**Aim of the task**
Reproduce the lines from the one containing "## Data reference" through the one containing "Human, I.M. (2021). My output", including both of those lines, without any changes.

**Entries shown**
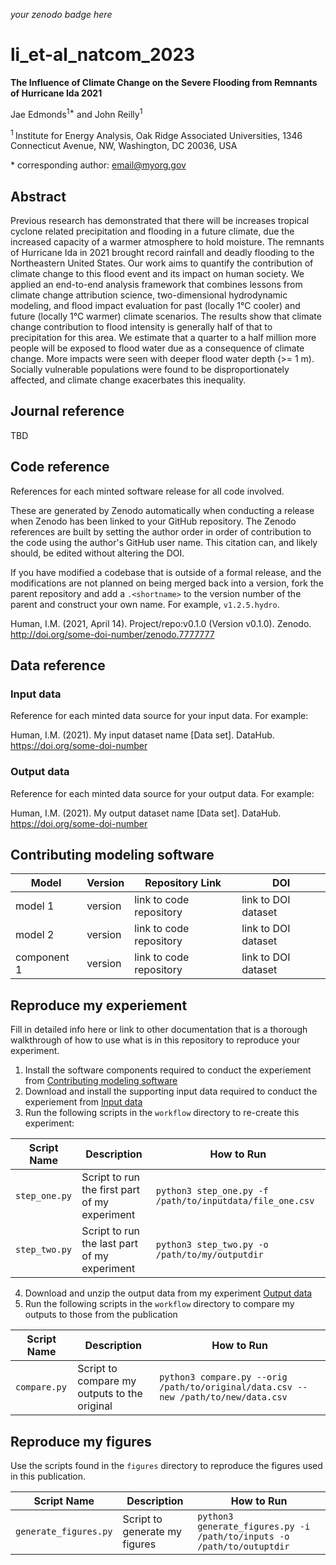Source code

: _your zenodo badge here_

# li_et-al_natcom_2023

**The Influence of Climate Change on the Severe Flooding from Remnants of Hurricane Ida 2021**

Jae Edmonds<sup>1\*</sup> and John Reilly<sup>1</sup>

<sup>1 </sup> Institute for Energy Analysis, Oak Ridge Associated Universities, 1346 Connecticut Avenue, NW, Washington, DC 20036, USA

\* corresponding author:  email@myorg.gov

## Abstract
Previous research has demonstrated that there will be increases tropical cyclone related precipitation and flooding in a future climate, due the increased capacity of a warmer atmosphere to hold moisture. The remnants of Hurricane Ida in 2021 brought record rainfall and deadly flooding to the Northeastern United States. Our work aims to quantify the contribution of climate change to this flood event and its impact on human society. We applied an end-to-end analysis framework that combines lessons from climate change attribution science, two-dimensional hydrodynamic modeling, and flood impact evaluation for past (locally 1°C cooler) and future (locally 1°C warmer) climate scenarios. The results show that climate change contribution to flood intensity is generally half of that to precipitation for this area. We estimate that a quarter to a half million more people will be exposed to flood water due as a consequence of climate change. More impacts were seen with deeper flood water depth (>= 1 m). Socially vulnerable populations were found to be disproportionately affected, and climate change exacerbates this inequality.


## Journal reference
TBD

## Code reference
References for each minted software release for all code involved.  

These are generated by Zenodo automatically when conducting a release when Zenodo has been linked to your GitHub repository. The Zenodo references are built by setting the author order in order of contribution to the code using the author's GitHub user name.  This citation can, and likely should, be edited without altering the DOI.

If you have modified a codebase that is outside of a formal release, and the modifications are not planned on being merged back into a version, fork the parent repository and add a `.<shortname>` to the version number of the parent and construct your own name.  For example, `v1.2.5.hydro`.

Human, I.M. (2021, April 14). Project/repo:v0.1.0 (Version v0.1.0). Zenodo. http://doi.org/some-doi-number/zenodo.7777777

## Data reference

### Input data
Reference for each minted data source for your input data.  For example:

Human, I.M. (2021). My input dataset name [Data set]. DataHub. https://doi.org/some-doi-number

### Output data
Reference for each minted data source for your output data.  For example:

Human, I.M. (2021). My output dataset name [Data set]. DataHub. https://doi.org/some-doi-number

## Contributing modeling software
| Model | Version | Repository Link | DOI |
|-------|---------|-----------------|-----|
| model 1 | version | link to code repository | link to DOI dataset |
| model 2 | version | link to code repository | link to DOI dataset |
| component 1 | version | link to code repository | link to DOI dataset |

## Reproduce my experiement
Fill in detailed info here or link to other documentation that is a thorough walkthrough of how to use what is in this repository to reproduce your experiment.


1. Install the software components required to conduct the experiement from [Contributing modeling software](#contributing-modeling-software)
2. Download and install the supporting input data required to conduct the experiement from [Input data](#input-data)
3. Run the following scripts in the `workflow` directory to re-create this experiment:

| Script Name | Description | How to Run |
| --- | --- | --- |
| `step_one.py` | Script to run the first part of my experiment | `python3 step_one.py -f /path/to/inputdata/file_one.csv` |
| `step_two.py` | Script to run the last part of my experiment | `python3 step_two.py -o /path/to/my/outputdir` |

4. Download and unzip the output data from my experiment [Output data](#output-data)
5. Run the following scripts in the `workflow` directory to compare my outputs to those from the publication

| Script Name | Description | How to Run |
| --- | --- | --- |
| `compare.py` | Script to compare my outputs to the original | `python3 compare.py --orig /path/to/original/data.csv --new /path/to/new/data.csv` |

## Reproduce my figures
Use the scripts found in the `figures` directory to reproduce the figures used in this publication.

| Script Name | Description | How to Run |
| --- | --- | --- |
| `generate_figures.py` | Script to generate my figures | `python3 generate_figures.py -i /path/to/inputs -o /path/to/outuptdir` |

**Solution for this task**
## Data reference

### Input data
Reference for each minted data source for your input data.  For example:

Human, I.M. (2021). My input dataset name [Data set]. DataHub. https://doi.org/some-doi-number

### Output data
Reference for each minted data source for your output data.  For example:

Human, I.M. (2021). My output dataset name [Data set]. DataHub. https://doi.org/some-doi-number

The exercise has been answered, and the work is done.